Another talk introduced a scalable tool for preprocessing of documents, Hydra. It stores the documents as well as mapping data in a MongoDb instance and you can parallelize the processing steps. The concept sounds really interesting, I hope I can find time to have a closer look.
In the afternoon I attended several talks on Elasticsearch, the scalable search server. Interestingly a lot of people seem to use it more as a storage engine than for searching.
One of the tracks was cancelled, Ted Dunning introduced new stuff in Mahout instead. He's a really funny speaker and though I am not deep into machine learning I was glad to hear that you are allowed to use and even contribute to Mahout even if you don't have a PhD.
In the last track of the day Alex Pinkin showed 10 problems and solutions that you might encounter when building a large app using Solr.

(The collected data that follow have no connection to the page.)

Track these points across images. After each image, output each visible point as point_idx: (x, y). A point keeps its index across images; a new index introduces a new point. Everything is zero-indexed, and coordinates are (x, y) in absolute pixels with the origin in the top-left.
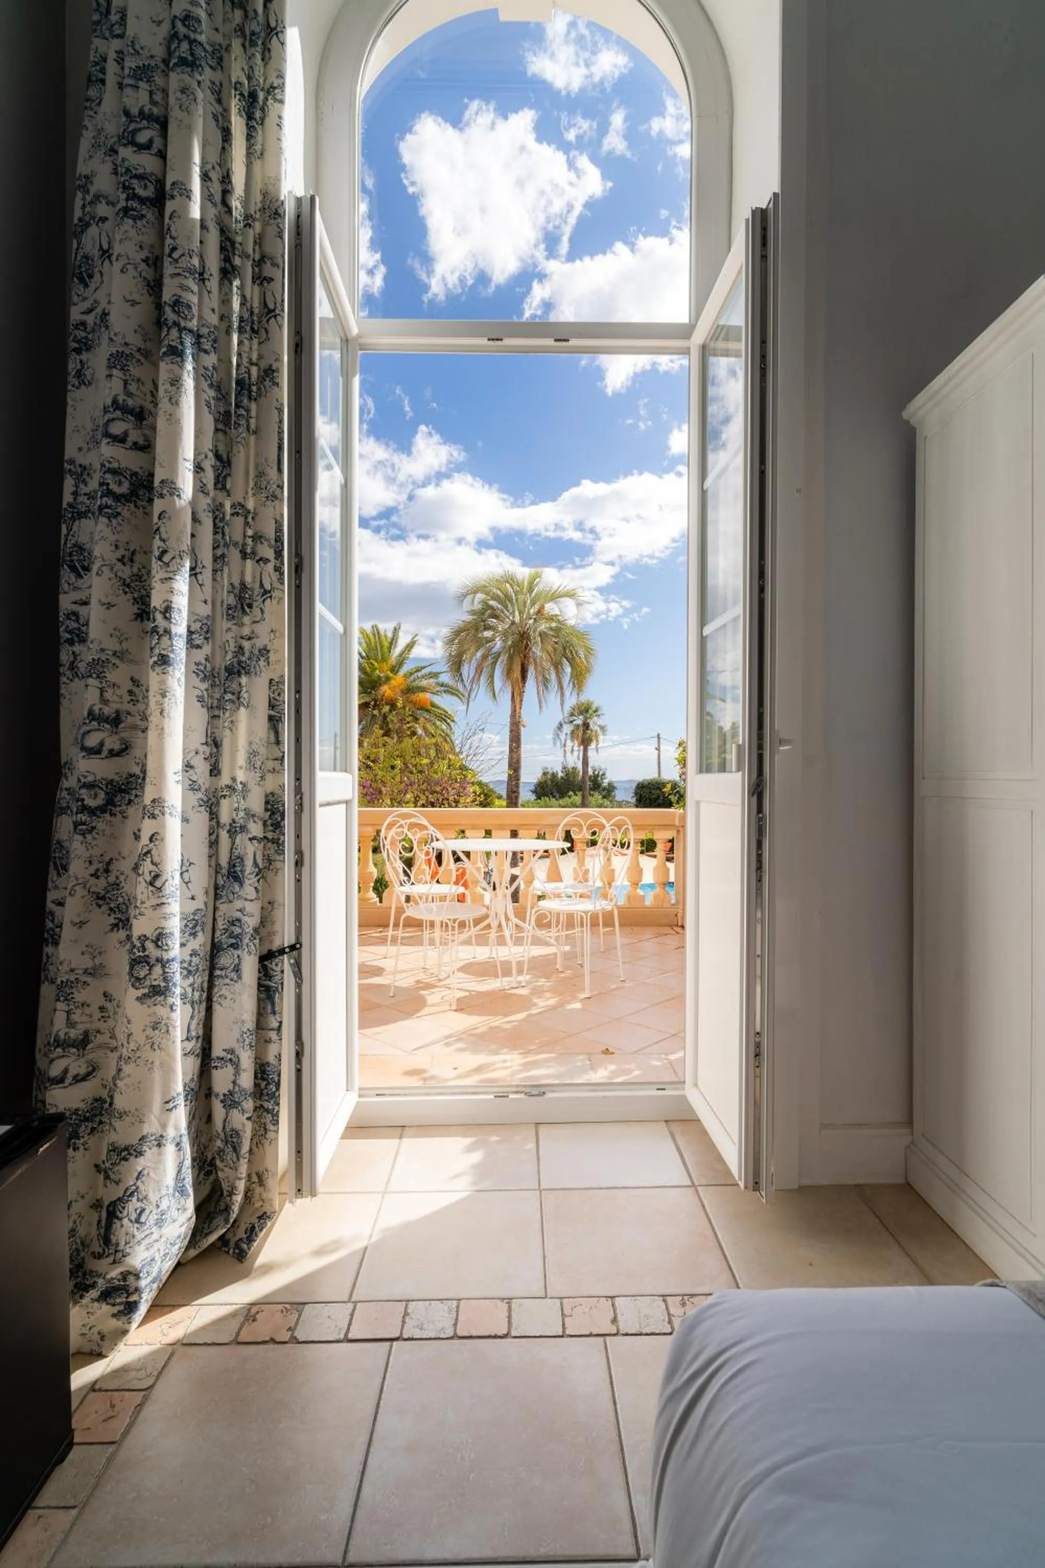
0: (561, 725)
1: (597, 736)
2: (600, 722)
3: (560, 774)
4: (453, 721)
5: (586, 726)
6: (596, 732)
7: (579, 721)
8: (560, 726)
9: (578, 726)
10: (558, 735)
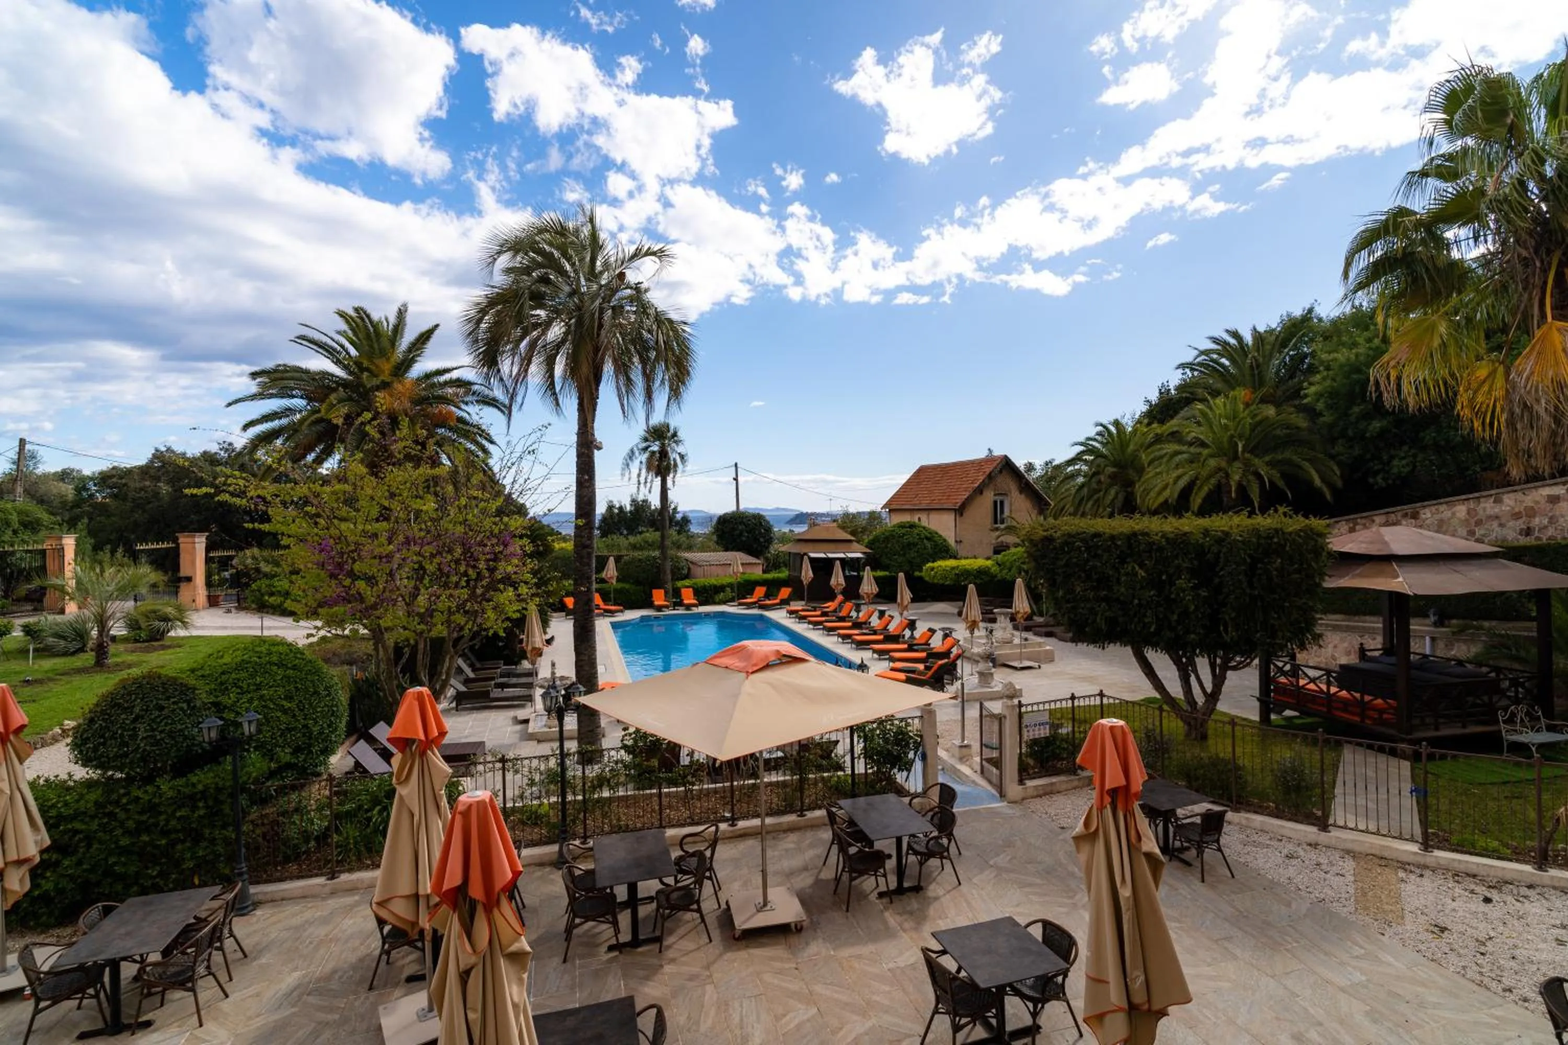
0: (632, 451)
1: (676, 465)
2: (680, 449)
3: (628, 508)
4: (492, 442)
5: (663, 454)
6: (675, 460)
7: (655, 448)
8: (631, 455)
9: (653, 453)
10: (628, 465)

Quite some useful advice.
The event took place at Urania, a smaller conference center and theatre. Mostly it was suited well but some of the talks were so full that you either had to sit on the floor or weren't even able to enter the room. I understand that it is difficult to predict how many people attend a certain event but some talks probably should have been scheduled in different rooms.
The food was really good and though it first looked like the distribution was a bottleneck this worked pretty well.
This year Berlin Buzzwords had a rather unusual format. Most of the talks were only 20 minutes long with some exceptions that were 40 minutes long. I have mixed feelings about this: On the one hand it was great to have a lot of different topics. On the other hand some of the concepts definitively would have needed more time to fully explain and grasp. Respect to all the speakers who had to think about what they would talk about in such a short timeframe.
Berlin Buzzwords is a fantastic conference and I will definitively go there again.